Write out the lines of the material from the line with "pose: elev=236.9 azim=231.3" to the line with "Dot at: (252, 246)", including both of those lines and nothing else.

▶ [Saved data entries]
## BEGIN

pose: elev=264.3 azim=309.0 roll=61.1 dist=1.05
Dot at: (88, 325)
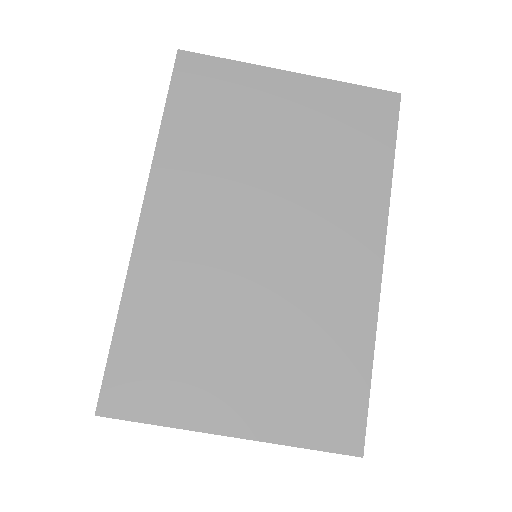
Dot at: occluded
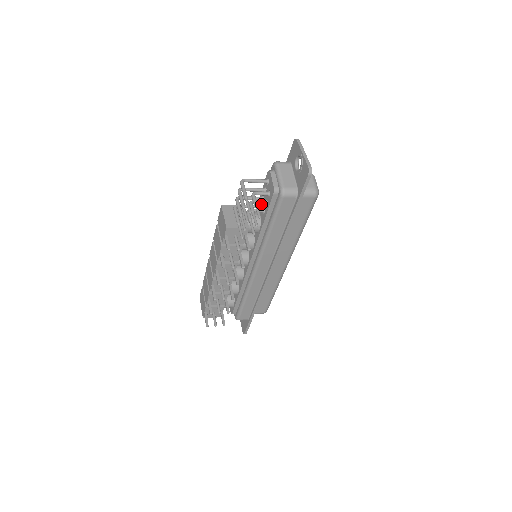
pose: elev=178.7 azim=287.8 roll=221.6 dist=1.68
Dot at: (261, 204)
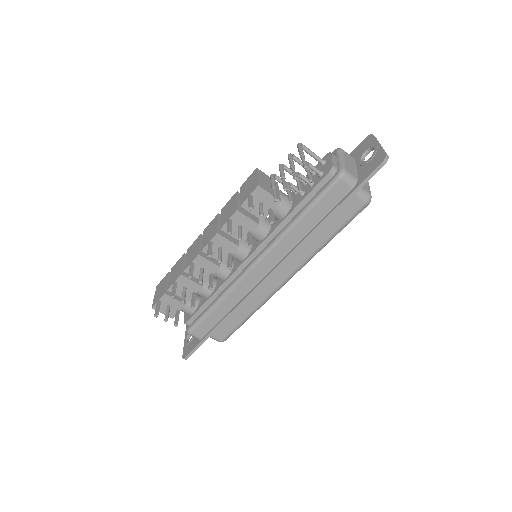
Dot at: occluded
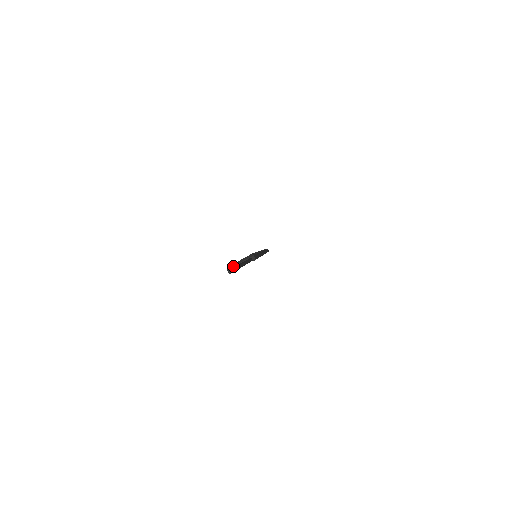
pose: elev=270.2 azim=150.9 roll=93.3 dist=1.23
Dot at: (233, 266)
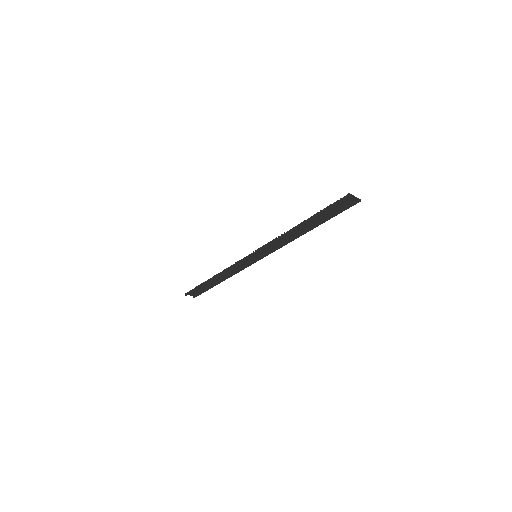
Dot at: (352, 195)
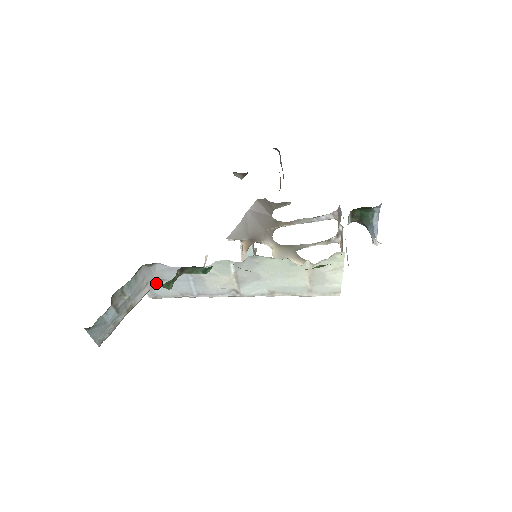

## END
## BEGIN

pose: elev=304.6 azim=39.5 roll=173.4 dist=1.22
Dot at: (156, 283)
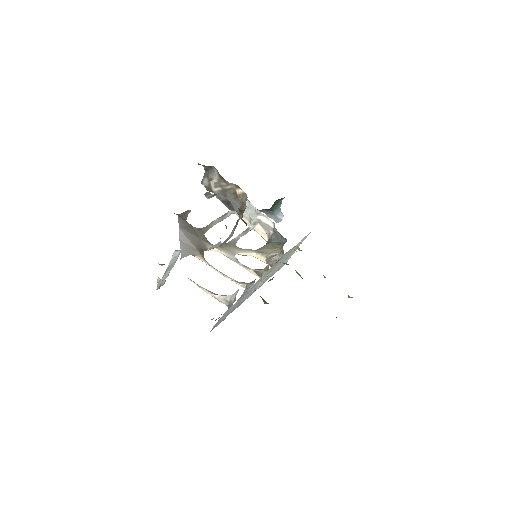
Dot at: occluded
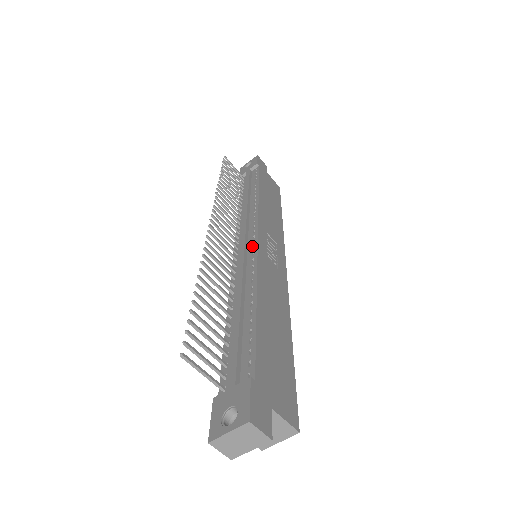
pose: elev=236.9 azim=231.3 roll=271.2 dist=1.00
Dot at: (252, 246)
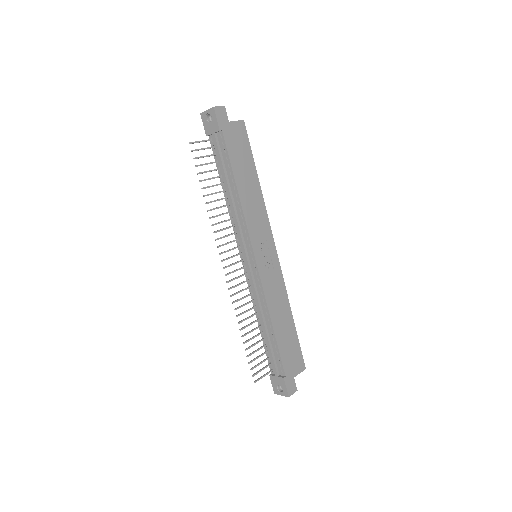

## END

▶ [Worked answer]
pose: elev=236.9 azim=231.3 roll=271.2 dist=1.00
Dot at: (252, 246)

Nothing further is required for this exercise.